A BULWARK OF DEAD PEOPLE.

But few lives were lost, in comparison, in this district, and while the stores were flooded and houses toppled over by the winds and undermined by the water, yet that bulwark made of dead people and all they had struggled for and owned in this life, kept back the savage waves from the Gulf and saved the rest of the town. Looking at this wall, from which, as I write, come the odors of decomposition, climbing it, as this correspondent has done, he is sure in his mind that if it had not been formed not as many people of Galveston Island would have escaped as on that day when Pompeii was shut out from the eyes of the world by the veil of ashes.

These are speculations. In years to come men may be able in talk of this greatest of catastrophes in the cool, deliberate way which will admit of reasonable hypotheses as to the causes of the results, but they cannot do it now. The wind blew from the east. The currents were criss-cross. My God, it was awful. And that is as far as you can get with any of those left. For they know no more. They know that the wind blew. They know the waves rolled. They know, or most of them do, that they lost dear ones, and that is all. The hydrographer of the future may tell us all.
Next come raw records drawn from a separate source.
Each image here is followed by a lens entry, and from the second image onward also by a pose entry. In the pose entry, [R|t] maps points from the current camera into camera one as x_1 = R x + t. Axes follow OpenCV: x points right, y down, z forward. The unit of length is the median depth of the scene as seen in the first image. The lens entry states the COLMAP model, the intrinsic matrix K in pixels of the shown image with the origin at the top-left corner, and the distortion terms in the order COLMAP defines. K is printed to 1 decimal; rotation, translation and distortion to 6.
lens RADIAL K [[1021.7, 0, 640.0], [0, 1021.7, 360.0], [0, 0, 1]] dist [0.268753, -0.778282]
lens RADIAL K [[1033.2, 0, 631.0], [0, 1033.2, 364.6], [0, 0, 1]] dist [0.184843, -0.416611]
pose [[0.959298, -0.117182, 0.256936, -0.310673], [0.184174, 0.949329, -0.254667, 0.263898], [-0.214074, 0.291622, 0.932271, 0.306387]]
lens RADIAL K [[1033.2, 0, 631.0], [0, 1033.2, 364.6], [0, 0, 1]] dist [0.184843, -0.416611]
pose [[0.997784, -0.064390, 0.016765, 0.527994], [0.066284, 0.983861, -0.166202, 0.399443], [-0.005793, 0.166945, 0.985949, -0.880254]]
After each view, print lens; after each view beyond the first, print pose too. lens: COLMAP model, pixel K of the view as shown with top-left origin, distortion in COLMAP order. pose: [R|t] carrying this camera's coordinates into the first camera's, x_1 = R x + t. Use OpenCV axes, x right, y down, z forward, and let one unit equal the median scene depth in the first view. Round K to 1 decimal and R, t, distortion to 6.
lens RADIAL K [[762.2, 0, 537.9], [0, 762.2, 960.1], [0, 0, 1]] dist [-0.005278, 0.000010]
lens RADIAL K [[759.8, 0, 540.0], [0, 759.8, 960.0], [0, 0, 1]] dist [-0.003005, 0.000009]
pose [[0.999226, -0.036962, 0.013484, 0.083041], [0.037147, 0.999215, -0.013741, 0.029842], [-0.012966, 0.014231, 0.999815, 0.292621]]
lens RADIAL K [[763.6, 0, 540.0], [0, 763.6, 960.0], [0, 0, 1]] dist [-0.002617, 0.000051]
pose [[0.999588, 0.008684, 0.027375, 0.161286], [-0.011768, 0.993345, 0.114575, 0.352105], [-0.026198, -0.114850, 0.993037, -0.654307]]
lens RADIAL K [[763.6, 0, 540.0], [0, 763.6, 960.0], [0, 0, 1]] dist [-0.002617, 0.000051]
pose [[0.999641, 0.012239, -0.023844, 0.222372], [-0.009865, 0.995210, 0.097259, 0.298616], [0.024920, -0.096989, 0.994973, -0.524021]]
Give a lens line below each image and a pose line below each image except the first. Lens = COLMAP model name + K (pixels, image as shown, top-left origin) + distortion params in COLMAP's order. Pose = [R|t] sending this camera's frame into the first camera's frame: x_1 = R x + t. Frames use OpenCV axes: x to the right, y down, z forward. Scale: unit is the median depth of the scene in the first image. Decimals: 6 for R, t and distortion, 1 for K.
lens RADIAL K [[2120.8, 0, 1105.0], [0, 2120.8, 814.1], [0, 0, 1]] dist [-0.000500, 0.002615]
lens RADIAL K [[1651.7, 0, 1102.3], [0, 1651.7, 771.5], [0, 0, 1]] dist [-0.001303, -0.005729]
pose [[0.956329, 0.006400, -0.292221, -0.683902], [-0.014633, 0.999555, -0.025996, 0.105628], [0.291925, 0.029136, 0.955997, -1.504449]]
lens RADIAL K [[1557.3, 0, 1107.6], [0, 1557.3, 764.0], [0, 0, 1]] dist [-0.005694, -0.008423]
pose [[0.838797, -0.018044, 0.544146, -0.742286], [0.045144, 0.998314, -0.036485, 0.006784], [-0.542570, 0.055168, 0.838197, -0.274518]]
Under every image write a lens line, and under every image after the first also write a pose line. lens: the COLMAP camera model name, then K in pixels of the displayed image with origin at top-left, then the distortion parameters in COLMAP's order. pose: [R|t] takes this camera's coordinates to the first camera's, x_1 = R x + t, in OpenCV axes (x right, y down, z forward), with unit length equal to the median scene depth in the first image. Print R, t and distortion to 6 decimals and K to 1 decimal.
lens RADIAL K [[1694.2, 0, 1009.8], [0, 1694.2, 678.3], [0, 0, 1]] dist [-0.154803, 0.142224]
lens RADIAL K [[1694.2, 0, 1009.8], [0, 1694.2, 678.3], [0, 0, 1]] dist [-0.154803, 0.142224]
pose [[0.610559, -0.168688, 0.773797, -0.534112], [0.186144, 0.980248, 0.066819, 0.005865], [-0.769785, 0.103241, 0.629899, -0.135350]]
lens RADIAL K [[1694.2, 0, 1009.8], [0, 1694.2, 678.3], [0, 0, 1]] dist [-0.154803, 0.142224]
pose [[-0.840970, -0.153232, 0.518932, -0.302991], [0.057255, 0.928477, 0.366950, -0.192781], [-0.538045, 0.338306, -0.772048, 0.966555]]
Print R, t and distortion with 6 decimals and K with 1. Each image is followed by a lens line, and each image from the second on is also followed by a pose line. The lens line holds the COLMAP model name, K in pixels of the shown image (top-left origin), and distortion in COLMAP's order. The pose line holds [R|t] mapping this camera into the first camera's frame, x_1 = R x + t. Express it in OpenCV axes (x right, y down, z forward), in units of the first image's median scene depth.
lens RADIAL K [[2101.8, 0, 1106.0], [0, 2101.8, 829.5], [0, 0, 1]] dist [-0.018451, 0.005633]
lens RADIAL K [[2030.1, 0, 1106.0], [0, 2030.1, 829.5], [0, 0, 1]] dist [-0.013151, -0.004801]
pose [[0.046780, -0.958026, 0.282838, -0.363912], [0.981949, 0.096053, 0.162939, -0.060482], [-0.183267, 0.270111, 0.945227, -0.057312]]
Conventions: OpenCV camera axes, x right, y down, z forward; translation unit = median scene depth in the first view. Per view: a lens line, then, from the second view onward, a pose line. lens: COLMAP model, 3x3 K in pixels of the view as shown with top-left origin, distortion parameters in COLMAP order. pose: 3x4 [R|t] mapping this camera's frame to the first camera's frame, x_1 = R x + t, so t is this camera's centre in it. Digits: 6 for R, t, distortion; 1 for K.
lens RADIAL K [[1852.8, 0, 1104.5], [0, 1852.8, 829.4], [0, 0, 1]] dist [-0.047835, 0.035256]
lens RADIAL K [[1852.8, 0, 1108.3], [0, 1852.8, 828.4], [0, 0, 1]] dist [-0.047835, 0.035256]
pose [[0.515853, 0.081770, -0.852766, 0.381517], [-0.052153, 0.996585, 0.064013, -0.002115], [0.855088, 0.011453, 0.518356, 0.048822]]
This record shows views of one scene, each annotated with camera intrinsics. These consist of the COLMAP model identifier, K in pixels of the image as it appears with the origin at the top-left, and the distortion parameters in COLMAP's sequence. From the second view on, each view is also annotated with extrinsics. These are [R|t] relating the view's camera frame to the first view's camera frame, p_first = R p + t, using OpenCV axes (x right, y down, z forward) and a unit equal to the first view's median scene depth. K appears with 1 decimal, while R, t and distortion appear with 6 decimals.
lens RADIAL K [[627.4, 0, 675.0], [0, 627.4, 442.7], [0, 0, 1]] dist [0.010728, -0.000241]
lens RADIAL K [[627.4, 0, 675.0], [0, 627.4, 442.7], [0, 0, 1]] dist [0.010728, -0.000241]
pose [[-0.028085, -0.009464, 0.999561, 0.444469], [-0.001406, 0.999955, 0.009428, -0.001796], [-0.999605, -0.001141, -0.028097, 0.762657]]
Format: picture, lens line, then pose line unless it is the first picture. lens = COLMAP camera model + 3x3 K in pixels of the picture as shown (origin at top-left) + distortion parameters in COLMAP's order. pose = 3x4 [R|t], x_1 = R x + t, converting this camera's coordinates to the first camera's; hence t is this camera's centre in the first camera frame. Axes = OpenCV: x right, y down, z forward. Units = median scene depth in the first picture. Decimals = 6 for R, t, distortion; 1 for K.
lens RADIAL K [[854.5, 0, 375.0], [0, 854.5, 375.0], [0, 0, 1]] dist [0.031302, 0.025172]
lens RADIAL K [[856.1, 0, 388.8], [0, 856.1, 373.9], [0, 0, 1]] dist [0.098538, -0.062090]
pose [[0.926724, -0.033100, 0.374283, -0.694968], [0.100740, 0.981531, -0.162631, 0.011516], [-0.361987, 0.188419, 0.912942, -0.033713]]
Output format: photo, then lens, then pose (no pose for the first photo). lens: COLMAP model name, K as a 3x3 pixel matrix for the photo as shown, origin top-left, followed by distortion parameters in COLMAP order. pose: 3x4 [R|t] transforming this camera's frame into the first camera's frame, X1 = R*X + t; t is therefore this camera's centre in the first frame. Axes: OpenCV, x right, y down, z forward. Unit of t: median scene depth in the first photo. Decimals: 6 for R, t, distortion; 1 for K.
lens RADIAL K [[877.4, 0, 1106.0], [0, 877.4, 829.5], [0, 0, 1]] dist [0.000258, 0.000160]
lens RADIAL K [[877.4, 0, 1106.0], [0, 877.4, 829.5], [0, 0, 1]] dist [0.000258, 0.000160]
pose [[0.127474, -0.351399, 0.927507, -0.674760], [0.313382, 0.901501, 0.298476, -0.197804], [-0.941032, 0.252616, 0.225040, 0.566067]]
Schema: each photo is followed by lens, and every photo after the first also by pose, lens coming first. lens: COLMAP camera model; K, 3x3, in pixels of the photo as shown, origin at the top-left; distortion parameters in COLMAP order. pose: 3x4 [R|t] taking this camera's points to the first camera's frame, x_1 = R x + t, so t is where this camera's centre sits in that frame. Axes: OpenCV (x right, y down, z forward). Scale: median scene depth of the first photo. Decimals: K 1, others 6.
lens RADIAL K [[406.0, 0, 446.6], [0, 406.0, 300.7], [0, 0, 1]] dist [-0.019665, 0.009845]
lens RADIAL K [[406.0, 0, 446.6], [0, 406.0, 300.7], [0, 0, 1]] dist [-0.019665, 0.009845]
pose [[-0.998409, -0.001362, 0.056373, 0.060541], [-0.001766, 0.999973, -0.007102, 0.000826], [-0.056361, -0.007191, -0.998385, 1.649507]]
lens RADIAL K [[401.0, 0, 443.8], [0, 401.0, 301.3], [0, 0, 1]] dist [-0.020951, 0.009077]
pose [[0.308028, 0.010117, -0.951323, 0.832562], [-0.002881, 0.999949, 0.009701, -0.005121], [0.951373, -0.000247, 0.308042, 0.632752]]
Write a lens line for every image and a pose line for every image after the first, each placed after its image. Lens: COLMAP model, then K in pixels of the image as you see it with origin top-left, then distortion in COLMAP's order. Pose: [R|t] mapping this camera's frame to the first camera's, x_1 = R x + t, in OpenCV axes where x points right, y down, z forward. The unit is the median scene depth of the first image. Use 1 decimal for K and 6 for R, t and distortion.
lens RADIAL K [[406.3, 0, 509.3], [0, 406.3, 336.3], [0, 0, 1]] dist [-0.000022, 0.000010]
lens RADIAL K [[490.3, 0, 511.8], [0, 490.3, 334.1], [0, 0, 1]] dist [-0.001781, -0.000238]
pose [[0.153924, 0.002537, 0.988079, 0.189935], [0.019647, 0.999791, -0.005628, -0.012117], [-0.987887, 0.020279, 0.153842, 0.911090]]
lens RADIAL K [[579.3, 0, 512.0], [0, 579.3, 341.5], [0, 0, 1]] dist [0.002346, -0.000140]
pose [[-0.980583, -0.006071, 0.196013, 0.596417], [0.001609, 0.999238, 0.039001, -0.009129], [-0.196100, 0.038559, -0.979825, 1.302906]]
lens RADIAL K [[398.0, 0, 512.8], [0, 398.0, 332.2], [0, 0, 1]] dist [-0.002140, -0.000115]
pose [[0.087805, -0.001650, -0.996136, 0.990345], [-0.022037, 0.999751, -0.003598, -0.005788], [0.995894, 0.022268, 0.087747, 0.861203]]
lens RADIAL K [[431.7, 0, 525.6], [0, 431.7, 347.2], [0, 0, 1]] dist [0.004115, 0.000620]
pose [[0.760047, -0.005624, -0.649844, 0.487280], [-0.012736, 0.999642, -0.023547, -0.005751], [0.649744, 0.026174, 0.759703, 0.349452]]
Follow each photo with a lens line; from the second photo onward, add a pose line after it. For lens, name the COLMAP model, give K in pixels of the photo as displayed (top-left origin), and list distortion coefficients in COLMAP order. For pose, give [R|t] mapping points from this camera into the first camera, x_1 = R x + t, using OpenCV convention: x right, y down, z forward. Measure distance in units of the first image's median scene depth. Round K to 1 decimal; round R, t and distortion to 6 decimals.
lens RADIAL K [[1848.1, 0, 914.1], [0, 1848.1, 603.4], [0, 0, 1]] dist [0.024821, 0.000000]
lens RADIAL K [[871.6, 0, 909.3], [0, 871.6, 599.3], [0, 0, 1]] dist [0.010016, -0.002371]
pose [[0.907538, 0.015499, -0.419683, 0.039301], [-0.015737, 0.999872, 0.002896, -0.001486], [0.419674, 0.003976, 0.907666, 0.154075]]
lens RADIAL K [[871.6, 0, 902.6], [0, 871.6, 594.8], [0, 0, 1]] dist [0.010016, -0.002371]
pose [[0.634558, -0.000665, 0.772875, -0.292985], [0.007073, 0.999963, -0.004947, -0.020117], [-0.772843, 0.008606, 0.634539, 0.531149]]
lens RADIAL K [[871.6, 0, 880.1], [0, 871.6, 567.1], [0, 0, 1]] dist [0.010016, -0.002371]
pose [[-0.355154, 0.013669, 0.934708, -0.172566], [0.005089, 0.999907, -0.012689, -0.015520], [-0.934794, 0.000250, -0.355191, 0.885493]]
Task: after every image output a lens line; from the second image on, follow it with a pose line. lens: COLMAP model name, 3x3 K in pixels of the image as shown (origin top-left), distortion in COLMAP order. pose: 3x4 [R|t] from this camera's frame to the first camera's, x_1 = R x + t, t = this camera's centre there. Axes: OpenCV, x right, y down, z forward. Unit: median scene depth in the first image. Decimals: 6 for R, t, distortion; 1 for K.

But as far as such people of North Texas, as I am, they will leave it to him. He may know the currents and the winds, and tell to the satisfaction. But he will never tell of these horrors. I cannot in the present. I may not be able to do it in the future. When the story of the funeral pyres and the burials at sea, and the reasons for both, are explained—when the pictures are given of the rescued, hunting for the dead—then indeed if all are drawn as they are—natural and unstained—another monstrosity in news paper life will have arisen.